Jul 26, 2011 12:17 PM
rating: 0
 
BP staff member Jason Collette
BP staff

Im missing the part where I implied I took great joy in Scott's misery this season. But hey, maybe thats why i got bad news from the doctor today myself. I guess karma is a bitch after all.

Scott was a topic because his season is over but he half a season removed from a career year, and nothing more than that.

Jul 26, 2011 12:33 PM
 
Nickus

While I agree with you, 30-40% seems quite high for the amount of nutballs in this country. That said, I think it silly to base fantasy, or really any, projection off of some moron's comments. I can only imagine what Joe Theismann must have posited before his leg was viciously broken by a crackhead. No doubt he deserved it though. Karma, it's a bitch.

Jul 25, 2011 21:40 PM
rating: 0
 
BP staff member Jason Collette
BP staff

I will have no smearing of Joe Thei......aw hell, I can't even finish that without laughing. As a lifelong Redskins fan, the guy drove me nuts. I think he told the huddle he was the greatest quarterback who ever lived as the broke to line up for that final play. Karma, it is indeed a bitch.

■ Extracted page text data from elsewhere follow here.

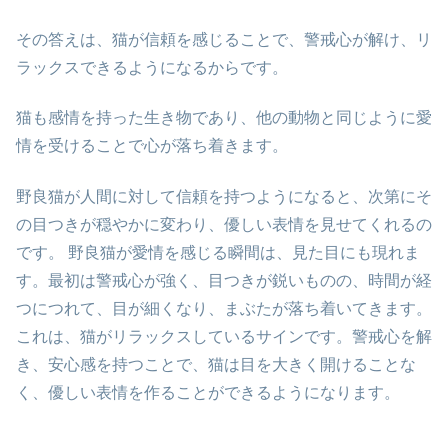
その答えは、猫が信頼を感じることで、警戒心が解け、リ
ラックスできるようになるからです。
猫も感情を持った生き物であり、他の動物と同じように愛
情を受けることで心が落ち着きます。
野良猫が人間に対して信頼を持つようになると、次第にそ
の目つきが穏やかに変わり、優しい表情を見せてくれるの
です。 野良猫が愛情を感じる瞬間は、見た目にも現れま
す。最初は警戒心が強く、目つきが鋭いものの、時間が経
つにつれて、目が細くなり、まぶたが落ち着いてきます。
これは、猫がリラックスしているサインです。警戒心を解
き、安心感を持つことで、猫は目を大きく開けることな
く、優しい表情を作ることができるようになります。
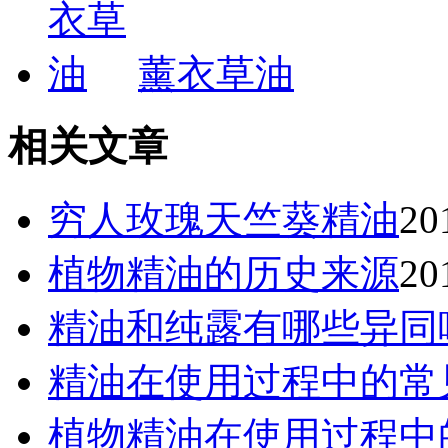
薰衣草油
相关文章
穷人玫瑰天竺葵精油
2
植物精油的历史来源
2
精油和纯露有哪些异同
精油在使用过程中的常
植物精油在使用过程中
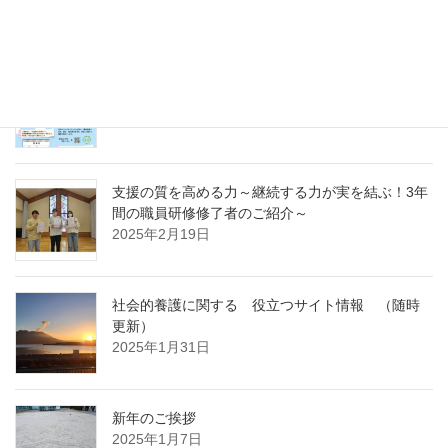
～
2025年4月7日
急募パート募集しています：保育補助職員 （勤
務開始日4月1日）
2025年3月14日
支援の質を高める力～継続する力が実を結ぶ！3年
間の職員研修修了者のご紹介～
2025年2月19日
社会的養護に関する 役立つサイト情報 （随時
更新）
2025年1月31日
新年のご挨拶
2025年1月7日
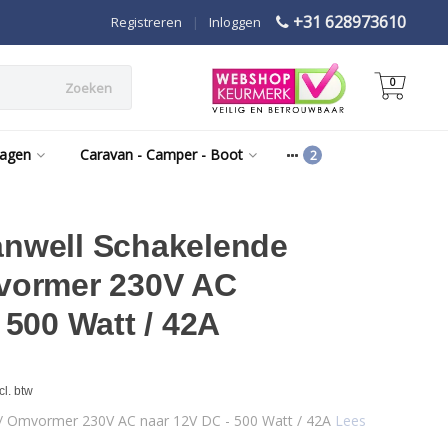
+31 628973610
Registreren
|
Inloggen
0
Zoeken
wagen
Caravan - Camper - Boot
nwell Schakelende
vormer 230V AC
 500 Watt / 42A
l. btw
/ Omvormer 230V AC naar 12V DC - 500 Watt / 42A
Lees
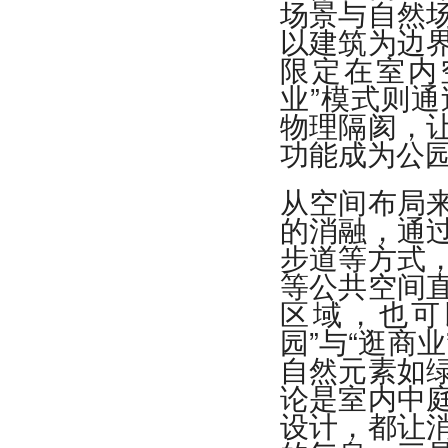
场景与自然
以建筑为边
限定在室内
业”模式则
物理隔阂，
功能成为公
从空间布局
的消融，通
步道等方式
等公共空间
区域，也可
园”与“逛商
自然元素如
论是室内中
设计，都让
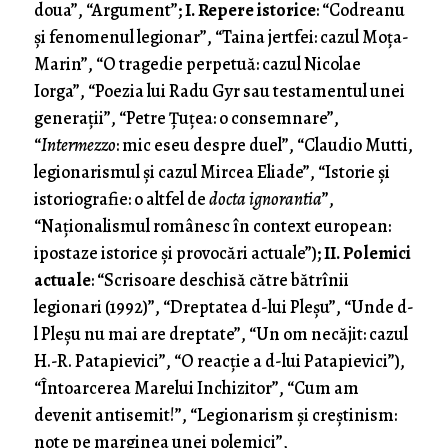
doua”, “Argument”;
I. Repere istorice
: “Codreanu
şi fenomenul legionar”, “Taina jertfei: cazul Moţa-
Marin”, “O tragedie perpetuă: cazul Nicolae
Iorga”, “Poezia lui Radu Gyr sau testamentul unei
generaţii”, “Petre Ţuţea: o consemnare”,
“
Intermezzo
: mic eseu despre duel”, “Claudio Mutti,
legionarismul şi cazul Mircea Eliade”, “Istorie şi
istoriografie: o altfel de
docta ignorantia
”,
“Naţionalismul românesc în context european:
ipostaze istorice şi provocări actuale”);
II. Polemici
actuale
: “Scrisoare deschisă către bătrînii
legionari (1992)”, “Dreptatea d-lui Pleşu”, “Unde d-
l Pleşu nu mai are dreptate”, “Un om necăjit: cazul
H.-R. Patapievici”, “O reacţie a d-lui Patapievici”),
“Întoarcerea Marelui Inchizitor”, “Cum am
devenit antisemit!”, “Legionarism şi creştinism:
note pe marginea unei polemici”,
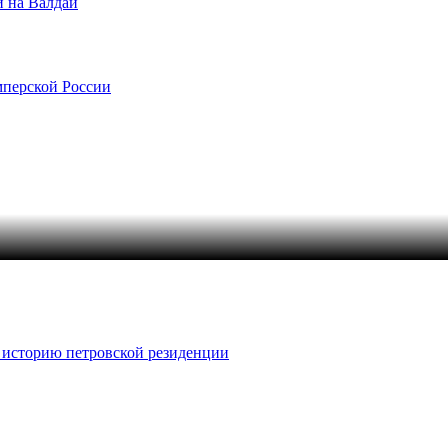
и на Валдай
мперской России
 историю петровской резиденции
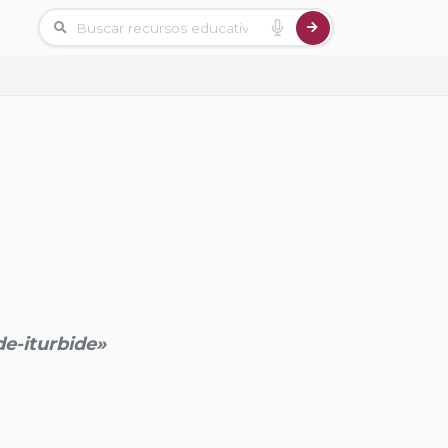
de-iturbide»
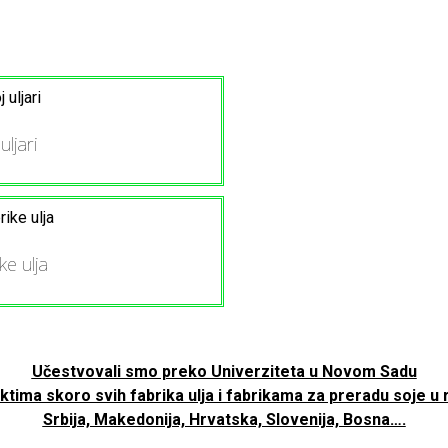
ljari
e ulja
Učestvovali smo preko Univerziteta u Novom Sadu
ktima skoro svih fabrika ulja i fabrikama za preradu soje u
Srbija, Makedonija, Hrvatska, Slovenija, Bosna….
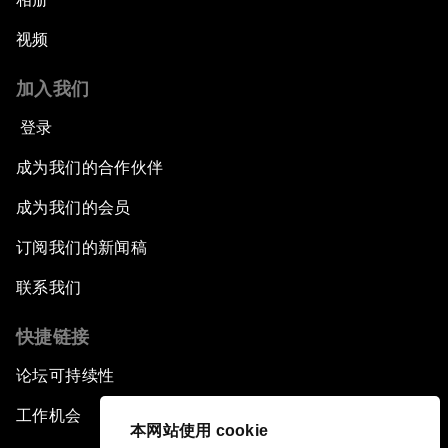
视频
加入我们
登录
成为我们的合作伙伴
成为我们的会员
订阅我们的新闻稿
联系我们
快捷链接
论坛可持续性
工作机会
本网站使用 cookie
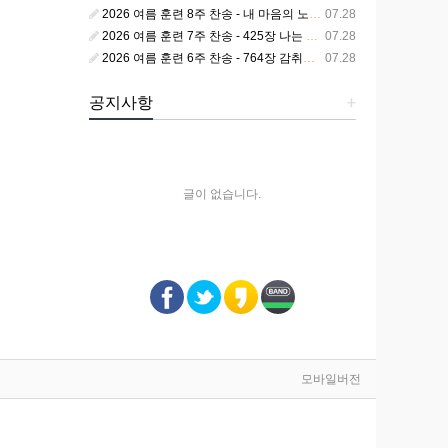
2026 여름 훈련 8주 찬송 - 내 마음의 노래 393장 참 영광스런 우리 왕
07.28
2026 여름 훈련 7주 찬송 - 425장 나는 피조된 그릇
07.28
2026 여름 훈련 6주 찬송 - 764장 감취었던 비밀 나타났으니
07.28
공지사항
+
글이 없습니다.
모바일버전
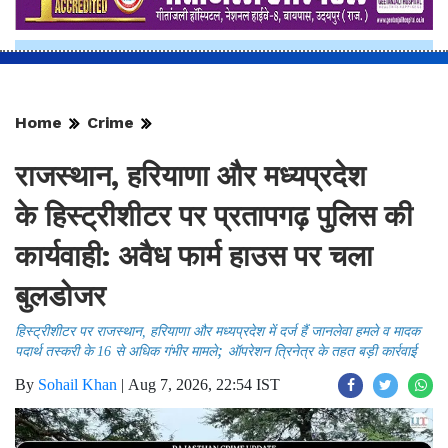
Home
Crime
राजस्थान, हरियाणा और मध्यप्रदेश
के हिस्ट्रीशीटर पर प्रतापगढ़ पुलिस की
कार्यवाही: अवैध फार्म हाउस पर चला
बुलडोजर
हिस्ट्रीशीटर पर ​राजस्थान, हरियाणा और मध्यप्रदेश में दर्ज हैं जानलेवा हमले व मादक
;
पदार्थ तस्करी के 16 से अधिक गंभीर मामले
ऑपरेशन त्रिनेत्र के तहत बड़ी कार्रवाई
By
Sohail Khan
|
Aug 7, 2026, 22:54 IST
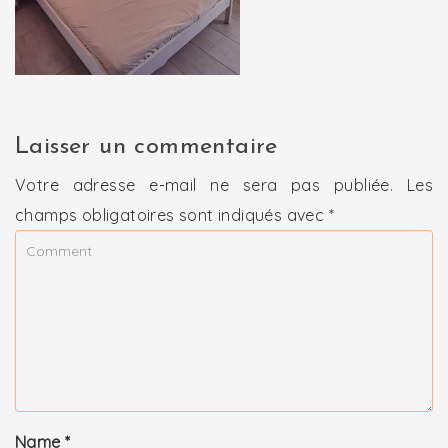
Laisser un commentaire
Votre adresse e-mail ne sera pas publiée.
Les
champs obligatoires sont indiqués avec
*
Name
*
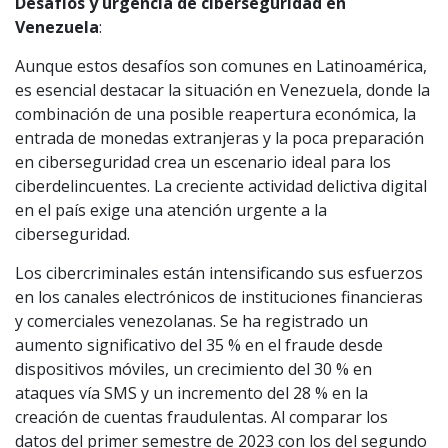
Desafíos y urgencia de ciberseguridad en
Venezuela
:
Aunque estos desafíos son comunes en Latinoamérica,
es esencial destacar la situación en Venezuela, donde la
combinación de una posible reapertura económica, la
entrada de monedas extranjeras y la poca preparación
en ciberseguridad crea un escenario ideal para los
ciberdelincuentes. La creciente actividad delictiva digital
en el país exige una atención urgente a la
ciberseguridad.
Los cibercriminales están intensificando sus esfuerzos
en los canales electrónicos de instituciones financieras
y comerciales venezolanas. Se ha registrado un
aumento significativo del 35 % en el fraude desde
dispositivos móviles, un crecimiento del 30 % en
ataques vía SMS y un incremento del 28 % en la
creación de cuentas fraudulentas. Al comparar los
datos del primer semestre de 2023 con los del segundo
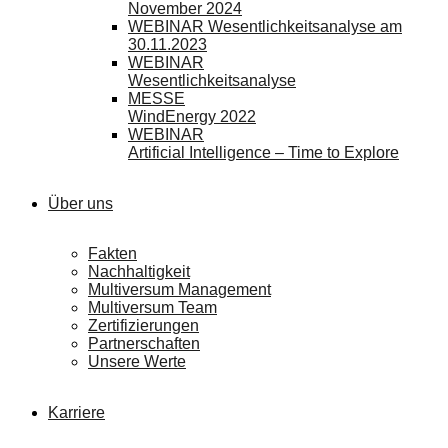
November 2024
WEBINAR Wesentlichkeitsanalyse am
30.11.2023
WEBINAR
Wesentlichkeitsanalyse
MESSE
WindEnergy 2022
WEBINAR
Artificial Intelligence – Time to Explore
Über uns
Fakten
Nachhaltigkeit
Multiversum Management
Multiversum Team
Zertifizierungen
Partnerschaften
Unsere Werte
Karriere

Seriously, fantasy baseball drives us all nuts and we look for stuff such as why Carlos Lee has more triples than B.J. Upton or why Adam Dunn hits worse than Adam LaRoche (yes, I know). It was more done as an attempt at humor because his problems are clearly related to his shoulder, but people can blame whatever they want for the injury bug hitting first his groin and then his shoulder this season.

Jul 25, 2011 21:44 PM
 
drawbb

For the record, the Angels won't have an opening because Abreu's $9M option for 2012 becomes guaranteed when he hits 433 PA. He had 416 coming into today's game.

Jul 27, 2011 11:08 AM
rating: 0
 
BP staff member Jason Collette
BP staff

Wow...I missed that clause in his contract. Thanks for the knowledge there. that's going to be an awful price next year for him.